- _出典抜粋_
━━━

報酬制限の導入に向け、新たなワーキンググループを設置へ。F1ドライバーも議論に参加
2021年2月15日(月)15時15分 AUTOSPORT web

将来F1への導入が検討されているドライバーの報酬制限について議論するため、新たなワーキンググループの設置が決まり、グループが始動する際にはF1ドライバーたちも参加する予定だ。
昨年、ドライバーの報酬の上限を3000万ドル(約31億4800万円)とする案が提出され、チーム代表たちの大きな支持を得た。コストを削減し、F1ドライバーの公平性を推進する有益なツールだと考えられたのだ。しかしながらそのような制限条項を導入するには、大きな法的障害をいくつか解決しなければならないだろう。なお、2021年より導入される1億4500万ドル(約152億円)の予算制限は、ドライバーの報酬およびチーム上層部のうち最も給与額の高い3人のメンバーの給与を含んでいない。
この件は木曜日にF1コミッションによるリモート会議で再度話し合われ、そのなかでドライバーを含む特別なワーキンググループの設置が決定された。グループは報酬制限のコンセプトについてさらなる評価を行うことになる。
「2021年にF1で初めてコスト制限が実施されるが、コストのコントロールに関連する様々な主題が取り上げられ、今後数年のうちにこの全体的な目標をいかに達成するかということがミーティングで話し合われた」とF1とFIAは声明のなかで述べた。
「その一環として、ワーキンググループが設立されることになった。ドライバー自身も参加するもので、ドライバーとチーム経営陣との契約を主題として話し合うものだ」
昨年の夏、メルセデスのチーム代表を務めるトト・ウォルフは、管理と制限が行われるチーム予算にドライバーの報酬をゆくゆくは含めていく考えを支援することを表明した。しかしながらウォルフは、報酬に上限を設けることで、F1のスーパースターたちがF1から離れてしまうのではないかという懸念も持っている。

━━━

- _データ_
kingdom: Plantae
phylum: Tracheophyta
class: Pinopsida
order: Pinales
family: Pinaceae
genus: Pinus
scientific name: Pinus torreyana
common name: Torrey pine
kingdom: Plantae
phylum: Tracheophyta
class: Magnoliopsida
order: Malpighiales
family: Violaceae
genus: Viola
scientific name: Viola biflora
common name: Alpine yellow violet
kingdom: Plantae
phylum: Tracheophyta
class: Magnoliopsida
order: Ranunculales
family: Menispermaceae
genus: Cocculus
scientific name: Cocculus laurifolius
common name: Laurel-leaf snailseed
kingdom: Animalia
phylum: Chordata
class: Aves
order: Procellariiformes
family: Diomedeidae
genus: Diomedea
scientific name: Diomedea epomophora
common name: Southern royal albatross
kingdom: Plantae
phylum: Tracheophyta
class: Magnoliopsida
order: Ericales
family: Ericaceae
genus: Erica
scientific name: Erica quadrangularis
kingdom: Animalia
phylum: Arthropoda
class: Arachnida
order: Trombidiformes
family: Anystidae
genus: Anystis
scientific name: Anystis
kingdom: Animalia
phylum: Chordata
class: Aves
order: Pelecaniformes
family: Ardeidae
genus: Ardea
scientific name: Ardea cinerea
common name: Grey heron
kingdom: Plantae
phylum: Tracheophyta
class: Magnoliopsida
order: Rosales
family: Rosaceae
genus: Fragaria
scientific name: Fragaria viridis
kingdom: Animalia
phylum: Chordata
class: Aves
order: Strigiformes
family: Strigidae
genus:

━━━

- _課題 1_
F1の報酬制限の記事によると、昨年提出された案ではドライバーの報酬の上限はいくらとされていましたか。
- _課題 2_
F1の報酬制限の記事を、最後の文の後から書き継いでください。

- _出力結果 1_
3000万ドル(約31億4800万円)。

- _出力結果 2_
メルセデスのルイス・ハミルトンはF1で最高額を稼いでおり、推定年収は4000万ドル(約41億9800万円)だが、予想通り彼は報酬額に制限をつける件については慎重だ。F1の大スターであるハミルトンは、報酬額の制限が、F1の若い世代のドライバーにとって将来的に不公平になることを懸念している。
「話し合いを進めていくにあたっては、GPDA(グランプリ・ドライバーズ・アソシエーション)とF1が緊密に連携することが重要だと思う」とハミルトンは昨年語っている。
「F1のドライバーは、当然ながらスポーツのスターだと考えている。彼らは観衆の目にさらされ、彼らのブランドをもたらす。彼らの評判がスポーツを高めることになり、そのために世界中を旅することができるようになる」
「一部のスポーツでは報酬制限がある。NFLやおそらくバスケットボールもそうだと思う」
「ひとつ違いがあるのは、そうしたスポーツでは選手は独自のイメージをさまざまな分野で確立しており、彼らのイメージを他の場所で最大限に活かすことができることだ。このスポーツではドライバーのイメージは大方コントロールされている」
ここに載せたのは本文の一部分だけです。